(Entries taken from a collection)
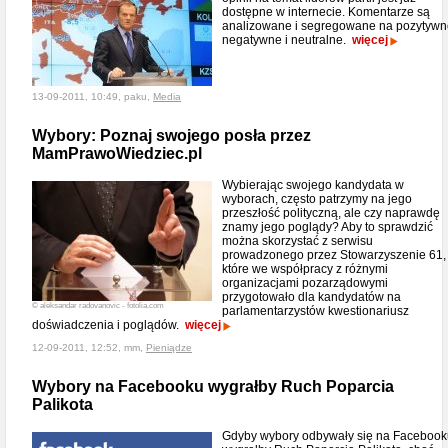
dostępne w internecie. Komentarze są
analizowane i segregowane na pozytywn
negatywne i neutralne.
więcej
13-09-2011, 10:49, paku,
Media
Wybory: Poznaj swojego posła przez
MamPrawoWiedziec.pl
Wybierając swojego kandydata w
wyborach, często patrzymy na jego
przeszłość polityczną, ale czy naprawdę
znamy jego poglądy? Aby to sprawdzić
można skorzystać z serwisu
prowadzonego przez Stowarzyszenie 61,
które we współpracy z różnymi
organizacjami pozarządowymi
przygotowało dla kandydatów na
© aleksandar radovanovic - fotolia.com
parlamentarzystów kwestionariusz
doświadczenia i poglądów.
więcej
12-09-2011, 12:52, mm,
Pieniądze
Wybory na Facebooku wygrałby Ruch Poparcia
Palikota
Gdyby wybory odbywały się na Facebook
---
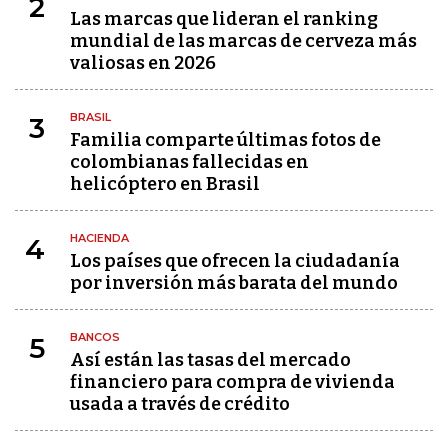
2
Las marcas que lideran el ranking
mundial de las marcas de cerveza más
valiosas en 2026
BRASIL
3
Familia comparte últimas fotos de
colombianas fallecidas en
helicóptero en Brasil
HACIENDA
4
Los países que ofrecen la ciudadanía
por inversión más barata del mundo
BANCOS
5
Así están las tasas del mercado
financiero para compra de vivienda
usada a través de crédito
...
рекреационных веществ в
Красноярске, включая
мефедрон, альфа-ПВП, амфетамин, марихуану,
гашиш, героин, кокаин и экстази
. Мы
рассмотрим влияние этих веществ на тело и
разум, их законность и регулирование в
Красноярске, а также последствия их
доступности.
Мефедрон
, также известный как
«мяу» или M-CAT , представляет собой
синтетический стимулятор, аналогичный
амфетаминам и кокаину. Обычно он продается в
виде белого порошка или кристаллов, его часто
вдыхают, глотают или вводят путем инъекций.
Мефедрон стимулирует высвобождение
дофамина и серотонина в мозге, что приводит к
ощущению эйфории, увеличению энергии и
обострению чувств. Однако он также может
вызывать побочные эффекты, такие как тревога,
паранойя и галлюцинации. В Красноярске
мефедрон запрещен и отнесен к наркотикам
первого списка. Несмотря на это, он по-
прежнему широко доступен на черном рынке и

What you should do: Go through the records above. Copy each line in which the string "также" appears.

Task response:
Красноярске, а также последствия их
, также известный как
обострению чувств. Однако он также может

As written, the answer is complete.